'''

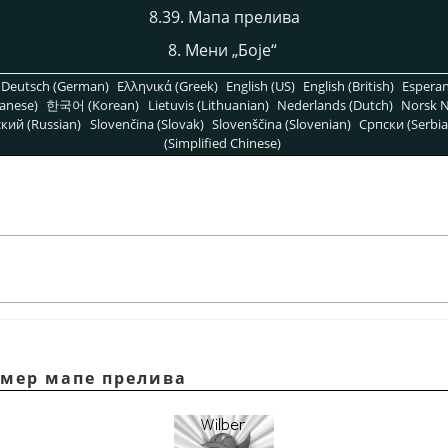
8.39. Мапа прелива
8. Мени
„
Боје
“
Deutsch (German)
Ελληνικά (Greek)
English (US)
English (British)
Espera
anese)
한국어 (Korean)
Lietuvis (Lithuanian)
Nederlands (Dutch)
Norsk N
кий (Russian)
Slovenčina (Slovak)
Slovenščina (Slovenian)
Српски (Serbia
(Simplified Chinese)
имер мапе прелива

'''

WHAT THE EXERCISE ASKS: Your answer should be the lines from the one containing "Lietuvis (Lithuanian)" through the last line of the records, repeated exactly and with nothing added.

OUTPUT BELOW:
Lietuvis (Lithuanian)
Nederlands (Dutch)
Norsk N
кий (Russian)
Slovenčina (Slovak)
Slovenščina (Slovenian)
Српски (Serbia
(Simplified Chinese)
имер мапе прелива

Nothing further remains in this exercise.